Trump Warns Of Low-Income Housing Under Biden

President Trump on Wednesday again warned about low-income housing “invading” suburban neighborhoods if Joe Biden is elected president, repeating a theme he has brought up in recent weeks.

The president tweeted: “The “suburban housewife” will be voting for me. They want safety & are thrilled that I ended the long running program where low income housing would invade their neighborhood. Biden would reinstall it, in a bigger form, with Corey Booker in charge! @foxandfriends @MariaBartiromo”

Last month, Trump rescinded President Obama’s Affirmatively Furthering Fair Housing (AFFH) rule, which Trump said, “took away decision-making from local communities.”

Part of the Fair Housing Act, the AFFH rule under Obama was designed to “set out a framework for local governments, States, and public housing agencies to take meaningful actions to overcome historic patterns of segregation, promote fair housing choice, and foster inclusive communities that are free from discrimination,” according to the U.S. Department of Housing and Urban Development.

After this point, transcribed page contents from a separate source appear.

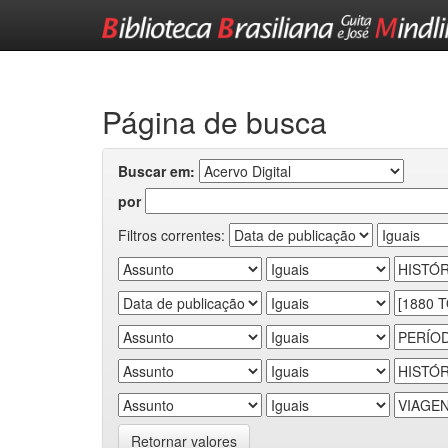
Skip
navigation
Página de busca
Buscar em:
por
Filtros correntes:
Retornar valores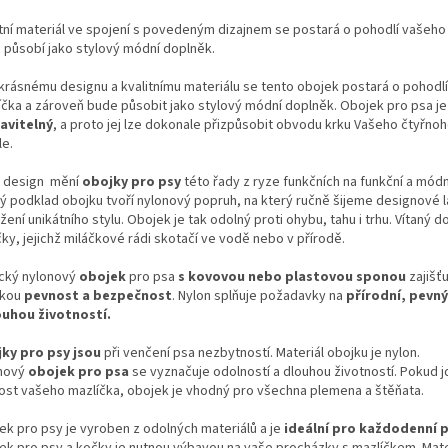
itní materiál ve spojení s povedeným dizajnem se postará o pohodlí vašeho
c působí jako stylový módní doplněk.
 krásnému designu a kvalitnímu materiálu se tento obojek postará o pohodl
íčka a zároveň bude působit jako stylový módní doplněk. Obojek pro psa je
avitelný
, a proto jej lze dokonale přizpůsobit obvodu krku Vašeho čtyřno
ele.
 design mění
obojky pro psy
této řady z ryze funkčních na funkční a módn
ý podklad obojku tvoří nylonový popruh, na který ručně šijeme designové l
ení unikátního stylu. Obojek je tak odolný proti ohybu, tahu i trhu. Vítaný 
ky, jejichž miláčkové rádi skotačí ve vodě nebo v přírodě.
ický nylonový
obojek
pro psa
s kovovou nebo plastovou sponou
zajišťu
kou
pevnost a bezpečnost
. Nylon splňuje požadavky na
přírodní, pevný
ouhou životností.
ky pro psy jsou
při venčení psa nezbytností. Materiál obojku je nylon.
nový
obojek pro psa
se vyznačuje odolností a dlouhou životností. Pokud j
kost vašeho mazlíčka, obojek je vhodný pro všechna plemena a štěňata.
ek pro psy je vyroben z odolných materiálů a je
ideální pro každodenní p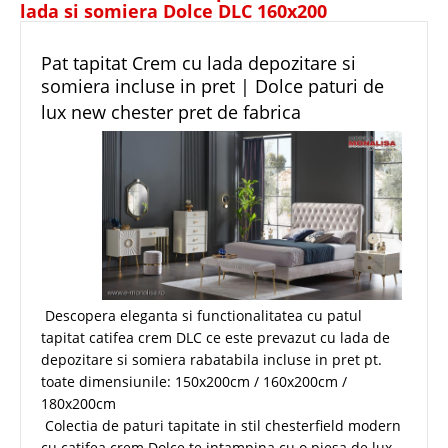
lada si somiera Dolce DLC 160x200
Pat tapitat Crem cu lada depozitare si
somiera incluse in pret | Dolce paturi de
lux new chester pret de fabrica
Descopera eleganta si functionalitatea cu patul
tapitat catifea crem DLC ce este prevazut cu lada de
depozitare si somiera rabatabila incluse in pret pt.
toate dimensiunile: 150x200cm / 160x200cm /
180x200cm
Colectia de paturi tapitate in stil chesterfield modern
cu catifea crem Dolce te intampina cu o piesa de lux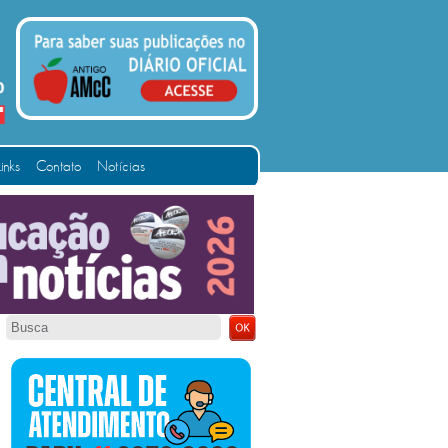
Links
Contato
Notícias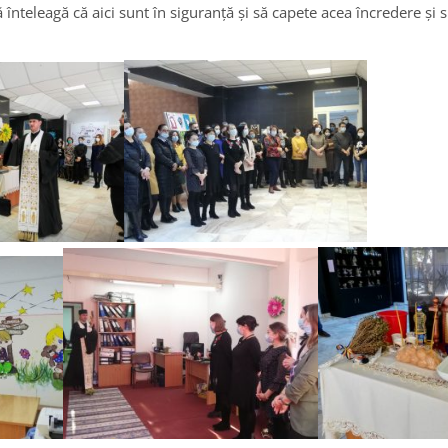
 înteleagă că aici sunt în siguranță și să capete acea încredere și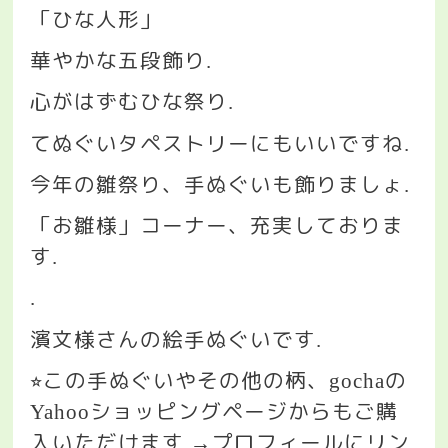
「ひな人形」
華やかな五段飾り
.
心がはずむひな祭り
.
てぬぐいタペストリーにもいいですね
.
今年の雛祭り、手ぬぐいも飾りましょ
.
「お雛様」コーナー、充実しておりま
す
.
.
濱文様さんの絵手ぬぐいです
.
この手ぬぐいやその他の柄、
の
⭐︎
gocha
ショッピングページからもご購
Yahoo
入いただけます
プロフィールにリン
.→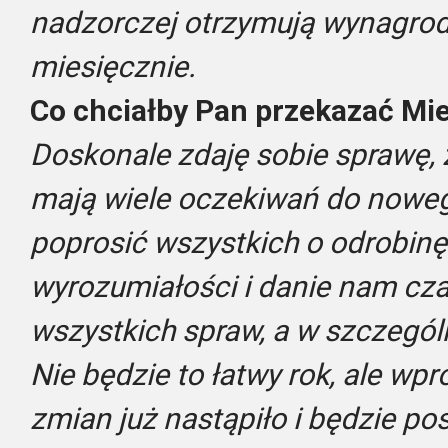
nadzorczej otrzymują wynagrod
miesięcznie.
Co chciałby Pan przekazać M
Doskonale zdaję sobie sprawę,
mają wiele oczekiwań do noweg
poprosić wszystkich o odrobinę 
wyrozumiałości i danie nam cz
wszystkich spraw, a w szczegól
Nie będzie to łatwy rok, ale w
zmian już nastąpiło i będzie p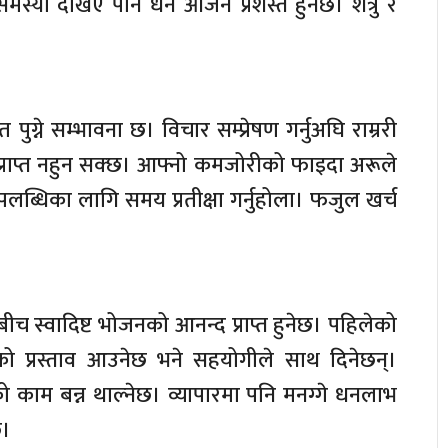
्या देखिए पनि धन आर्जन प्रशस्तै हुनेछ। शत्रु र
ग्ने सम्भावना छ। विचार सम्प्रेषण गर्नुअघि राम्ररी
्य प्राप्त नहुन सक्छ। आफ्नो कमजोरीको फाइदा अरूले
उपलब्धिका लागि समय प्रतीक्षा गर्नुहोला। फजुल खर्च
 स्वादिष्ट भोजनको आनन्द प्राप्त हुनेछ। पहिलेको
प्रस्ताव आउनेछ भने सहयोगीले साथ दिनेछन्।
काम बन्न थाल्नेछ। व्यापारमा पनि मनग्गे धनलाभ
छ।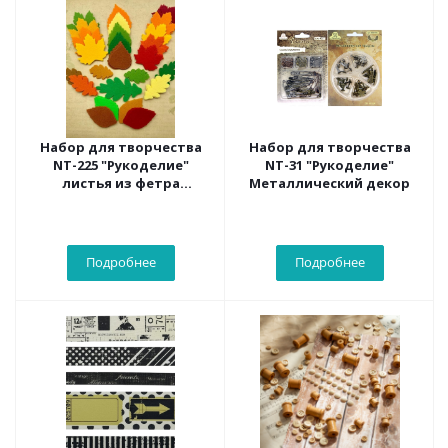
Набор для творчества
Набор для творчества
NT-225 "Рукоделие"
NT-31 "Рукоделие"
листья из фетра
Металлический декор
осенние-2 (75 шт.)
Подробнее
Подробнее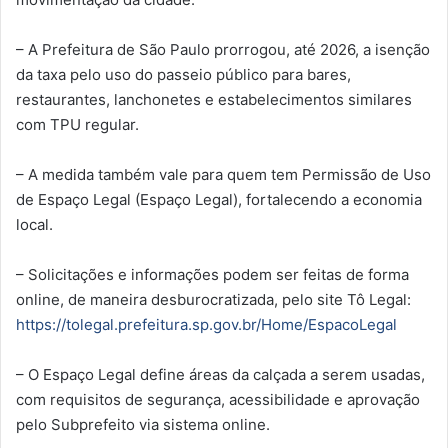
– A Prefeitura de São Paulo prorrogou, até 2026, a isenção
da taxa pelo uso do passeio público para bares,
restaurantes, lanchonetes e estabelecimentos similares
com TPU regular.
– A medida também vale para quem tem Permissão de Uso
de Espaço Legal (Espaço Legal), fortalecendo a economia
local.
– Solicitações e informações podem ser feitas de forma
online, de maneira desburocratizada, pelo site Tô Legal:
https://tolegal.prefeitura.sp.gov.br/Home/EspacoLegal
– O Espaço Legal define áreas da calçada a serem usadas,
com requisitos de segurança, acessibilidade e aprovação
pelo Subprefeito via sistema online.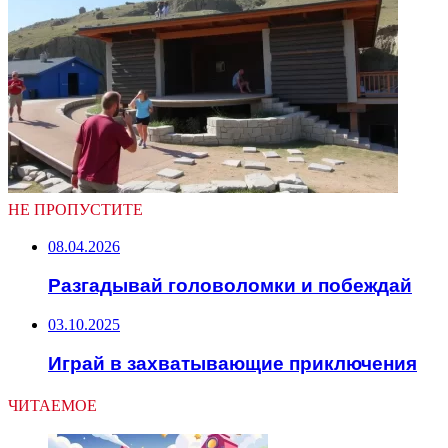
НЕ ПРОПУСТИТЕ
08.04.2026
Разгадывай головоломки и побеждай
03.10.2025
Играй в захватывающие приключения
ЧИТАЕМОЕ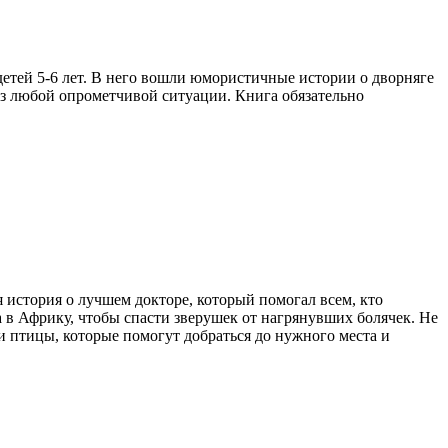
детей 5-6 лет. В него вошли юмористичные истории о дворняге
 из любой опрометчивой ситуации. Книга обязательно
 история о лучшем докторе, который помогал всем, кто
 в Африку, чтобы спасти зверушек от нагрянувших болячек. Не
и птицы, которые помогут добраться до нужного места и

Under the old AFFH rule, HUD provides a Far Housing AFH Assessment Tool, “which includes instructions and data provided by HUD, consists of a series of questions designed to help program participants identify, among other things, fair housing issues pertaining to patterns of integration and segregation; racially and ethnically concentrated areas of poverty; disparities in access to opportunity; and disproportionate housing needs, as well as the contributing factors for those issues.”

A Trump Administration fact sheet on the president’s action says, “This action ends the Federal encroachment on local communities that threatened our nation’s suburbs. The Obama Administration’s original AFFH rule attempted to take local zoning decisions out of the hands of local communities.”

It also claims “AFFH would have imposed a massive regulatory burden on localities, required high density zoning, eliminated single family zoning, and destroyed our suburbs. This overregulation of our suburbs would have harmed Americans’ abilities to work, buy homes, and build lives for their families, including many minority communities.”